Se había tardado. Las crónicas periodísticas afirman que la presidenta municipal de Chihuahua rompió en llanto en el preciso momento en que agradecía a esos hombres y mujeres “que a diario luchan por hacer de Chihuahua una mejor ciudad comenzando en casa”. Nadie duda de las capacidades histriónicas de la alcaldesa, puestas al servicio de sí misma para conquistar en varias campañas los cargos públicos que ha ocupado, que por lo visto sí le traen dividendos, aunque por razones extrañas, también le acarrea pocos adeptos a sus arengas públicas.

Besar y abrazar niños, aunque parezca cliché de churro hollywoodense, aún se practica en tierras marujanas; hacer campaña con férula ortopédica, anunciar por Facebook que va en carretera a su encuentro con el Papa y endulzar sus intervenciones mediáticas es cosa común para María Eugenia Campos, quien a golpe de lágrimas ya ha rebasado lo gemebundo al infame exrector de la UACH, Enrique Séañez.
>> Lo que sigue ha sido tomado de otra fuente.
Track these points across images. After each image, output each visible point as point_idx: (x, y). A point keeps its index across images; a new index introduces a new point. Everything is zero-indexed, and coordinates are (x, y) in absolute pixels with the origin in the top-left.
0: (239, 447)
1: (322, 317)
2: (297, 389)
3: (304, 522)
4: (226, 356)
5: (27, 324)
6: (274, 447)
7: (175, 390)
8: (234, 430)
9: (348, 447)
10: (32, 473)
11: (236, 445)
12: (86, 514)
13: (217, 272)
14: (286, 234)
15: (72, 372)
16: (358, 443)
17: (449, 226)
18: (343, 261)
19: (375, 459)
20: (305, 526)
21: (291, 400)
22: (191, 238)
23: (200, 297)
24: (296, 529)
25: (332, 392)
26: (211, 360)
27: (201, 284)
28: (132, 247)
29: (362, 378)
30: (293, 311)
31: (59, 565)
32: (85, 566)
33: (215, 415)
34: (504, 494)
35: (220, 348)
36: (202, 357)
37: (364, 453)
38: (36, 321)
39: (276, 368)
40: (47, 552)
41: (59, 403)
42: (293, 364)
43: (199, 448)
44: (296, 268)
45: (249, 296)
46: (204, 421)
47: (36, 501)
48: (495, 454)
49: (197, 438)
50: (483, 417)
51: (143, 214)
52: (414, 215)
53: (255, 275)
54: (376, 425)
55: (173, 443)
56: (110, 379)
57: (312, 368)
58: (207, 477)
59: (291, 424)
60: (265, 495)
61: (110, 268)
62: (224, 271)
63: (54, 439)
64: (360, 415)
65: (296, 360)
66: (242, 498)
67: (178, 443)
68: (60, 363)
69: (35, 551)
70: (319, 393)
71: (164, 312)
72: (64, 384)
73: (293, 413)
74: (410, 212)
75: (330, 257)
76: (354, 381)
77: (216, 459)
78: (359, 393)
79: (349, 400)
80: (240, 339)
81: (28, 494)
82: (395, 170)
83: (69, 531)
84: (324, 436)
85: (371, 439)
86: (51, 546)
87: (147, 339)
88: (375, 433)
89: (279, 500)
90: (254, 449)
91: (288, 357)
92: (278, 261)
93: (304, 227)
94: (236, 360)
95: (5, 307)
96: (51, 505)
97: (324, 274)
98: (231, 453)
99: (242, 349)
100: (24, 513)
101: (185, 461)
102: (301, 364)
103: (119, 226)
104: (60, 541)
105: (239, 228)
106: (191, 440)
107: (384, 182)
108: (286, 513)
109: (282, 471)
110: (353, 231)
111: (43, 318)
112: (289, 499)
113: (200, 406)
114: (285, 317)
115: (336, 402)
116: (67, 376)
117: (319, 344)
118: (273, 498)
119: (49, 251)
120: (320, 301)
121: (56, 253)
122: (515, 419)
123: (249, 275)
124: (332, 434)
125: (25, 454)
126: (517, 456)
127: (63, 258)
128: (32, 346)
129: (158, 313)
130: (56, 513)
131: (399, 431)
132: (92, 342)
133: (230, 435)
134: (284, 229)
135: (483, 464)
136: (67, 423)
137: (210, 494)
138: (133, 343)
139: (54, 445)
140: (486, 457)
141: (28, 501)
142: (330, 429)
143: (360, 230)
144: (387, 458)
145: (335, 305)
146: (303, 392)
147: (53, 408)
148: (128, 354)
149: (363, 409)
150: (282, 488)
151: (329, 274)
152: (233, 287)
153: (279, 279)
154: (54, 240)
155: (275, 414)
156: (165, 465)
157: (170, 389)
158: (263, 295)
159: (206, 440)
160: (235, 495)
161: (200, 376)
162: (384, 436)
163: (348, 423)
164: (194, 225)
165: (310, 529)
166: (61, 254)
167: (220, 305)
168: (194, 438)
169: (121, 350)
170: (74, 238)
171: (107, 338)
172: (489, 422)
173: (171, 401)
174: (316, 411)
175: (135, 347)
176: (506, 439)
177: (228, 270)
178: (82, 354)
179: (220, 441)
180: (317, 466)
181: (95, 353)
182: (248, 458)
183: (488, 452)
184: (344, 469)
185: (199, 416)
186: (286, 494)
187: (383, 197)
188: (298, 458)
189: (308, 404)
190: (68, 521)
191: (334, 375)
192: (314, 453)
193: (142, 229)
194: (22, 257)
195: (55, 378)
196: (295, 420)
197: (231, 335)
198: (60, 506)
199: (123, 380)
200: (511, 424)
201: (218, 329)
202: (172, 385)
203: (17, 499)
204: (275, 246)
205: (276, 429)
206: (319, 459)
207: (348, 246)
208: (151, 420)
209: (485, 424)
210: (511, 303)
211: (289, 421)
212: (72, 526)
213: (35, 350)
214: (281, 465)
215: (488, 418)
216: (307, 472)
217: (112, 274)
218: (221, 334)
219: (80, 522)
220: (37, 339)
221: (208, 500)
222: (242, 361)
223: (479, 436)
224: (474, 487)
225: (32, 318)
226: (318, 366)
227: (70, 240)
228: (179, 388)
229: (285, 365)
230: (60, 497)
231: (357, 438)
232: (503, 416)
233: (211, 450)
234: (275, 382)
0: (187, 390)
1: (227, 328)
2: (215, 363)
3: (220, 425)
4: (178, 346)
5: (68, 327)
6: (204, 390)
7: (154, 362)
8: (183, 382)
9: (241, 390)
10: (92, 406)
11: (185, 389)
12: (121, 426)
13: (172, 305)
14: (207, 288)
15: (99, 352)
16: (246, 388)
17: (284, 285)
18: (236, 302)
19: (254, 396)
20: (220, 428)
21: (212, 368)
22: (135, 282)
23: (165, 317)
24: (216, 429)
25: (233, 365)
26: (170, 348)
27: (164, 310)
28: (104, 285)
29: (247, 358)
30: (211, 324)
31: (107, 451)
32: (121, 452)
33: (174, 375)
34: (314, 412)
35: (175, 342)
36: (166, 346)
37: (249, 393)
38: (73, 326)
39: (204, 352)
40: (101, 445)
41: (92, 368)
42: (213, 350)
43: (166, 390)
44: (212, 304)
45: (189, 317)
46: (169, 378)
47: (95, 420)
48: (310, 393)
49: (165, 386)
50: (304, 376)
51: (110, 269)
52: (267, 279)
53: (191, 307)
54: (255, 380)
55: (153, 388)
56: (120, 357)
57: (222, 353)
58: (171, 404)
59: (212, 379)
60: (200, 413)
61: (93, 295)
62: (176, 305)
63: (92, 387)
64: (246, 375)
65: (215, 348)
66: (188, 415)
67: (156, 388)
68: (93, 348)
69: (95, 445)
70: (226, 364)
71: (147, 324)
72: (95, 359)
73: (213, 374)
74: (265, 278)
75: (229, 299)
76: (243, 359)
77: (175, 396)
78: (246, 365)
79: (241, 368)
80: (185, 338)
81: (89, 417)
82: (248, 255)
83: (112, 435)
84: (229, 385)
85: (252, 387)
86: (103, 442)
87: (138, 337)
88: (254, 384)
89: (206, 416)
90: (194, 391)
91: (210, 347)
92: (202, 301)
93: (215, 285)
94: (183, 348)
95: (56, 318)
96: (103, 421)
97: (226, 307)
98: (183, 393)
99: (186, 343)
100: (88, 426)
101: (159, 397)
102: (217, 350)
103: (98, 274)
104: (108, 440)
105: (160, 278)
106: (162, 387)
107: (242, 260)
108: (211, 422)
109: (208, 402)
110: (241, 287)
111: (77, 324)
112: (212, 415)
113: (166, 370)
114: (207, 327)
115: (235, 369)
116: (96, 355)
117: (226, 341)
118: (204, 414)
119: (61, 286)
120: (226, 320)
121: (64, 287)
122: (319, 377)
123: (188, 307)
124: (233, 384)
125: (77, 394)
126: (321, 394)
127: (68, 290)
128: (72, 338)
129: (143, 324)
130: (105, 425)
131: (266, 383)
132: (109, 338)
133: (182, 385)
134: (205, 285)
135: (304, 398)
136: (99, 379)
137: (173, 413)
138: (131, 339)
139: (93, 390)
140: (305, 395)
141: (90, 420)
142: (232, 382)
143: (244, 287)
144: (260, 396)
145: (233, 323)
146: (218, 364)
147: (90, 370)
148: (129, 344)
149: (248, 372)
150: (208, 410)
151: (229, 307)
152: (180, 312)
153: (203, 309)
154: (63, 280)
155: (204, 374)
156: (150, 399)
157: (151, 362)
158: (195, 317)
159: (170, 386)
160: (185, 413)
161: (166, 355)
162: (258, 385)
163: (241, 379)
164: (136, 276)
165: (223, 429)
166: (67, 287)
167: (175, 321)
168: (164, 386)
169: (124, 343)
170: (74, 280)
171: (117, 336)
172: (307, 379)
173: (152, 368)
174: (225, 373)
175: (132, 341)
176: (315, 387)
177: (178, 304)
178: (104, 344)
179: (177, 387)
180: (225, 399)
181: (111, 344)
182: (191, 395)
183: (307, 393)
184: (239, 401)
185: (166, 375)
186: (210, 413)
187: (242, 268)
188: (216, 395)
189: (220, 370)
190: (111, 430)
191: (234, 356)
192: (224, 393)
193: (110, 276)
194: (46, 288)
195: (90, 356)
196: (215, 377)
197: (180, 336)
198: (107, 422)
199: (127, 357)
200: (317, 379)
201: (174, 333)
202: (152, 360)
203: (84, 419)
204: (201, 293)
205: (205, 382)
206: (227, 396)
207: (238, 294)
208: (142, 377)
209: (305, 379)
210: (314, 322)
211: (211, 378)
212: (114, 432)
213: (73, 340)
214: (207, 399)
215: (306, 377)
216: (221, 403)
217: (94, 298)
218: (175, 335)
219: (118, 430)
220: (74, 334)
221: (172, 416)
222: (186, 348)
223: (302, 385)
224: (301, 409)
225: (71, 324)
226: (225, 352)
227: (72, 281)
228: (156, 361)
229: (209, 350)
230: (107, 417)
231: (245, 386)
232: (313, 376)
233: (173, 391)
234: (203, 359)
Llorar para conmover. En Chihuahua se usa el poder público para la provocación facilona, el sentimentalismo utilitario antes que la estrategia política seria y el respeto irrestricto a la Constitución que se juramentó respetar. Antes que a un Abraham González –que ya es mucho pedir y es tan del gusto del gobierno panista– tenemos entre nosotros a una Victoria Ruffo, la actriz de telenovelas que si bien se ha apoyado sentimentalmente en políticos, es más famosa por fortalecer la industria de la lágrima.

Ojalá los chihuahuenses no seamos protagonistas de una nueva edición de la “consagración duartista al sagrado corazón” ni nos levantemos un día de estos con un edicto de Palacio para suspirarle, gemirle y llorarle a Santa Maru en este valle de lágrimas.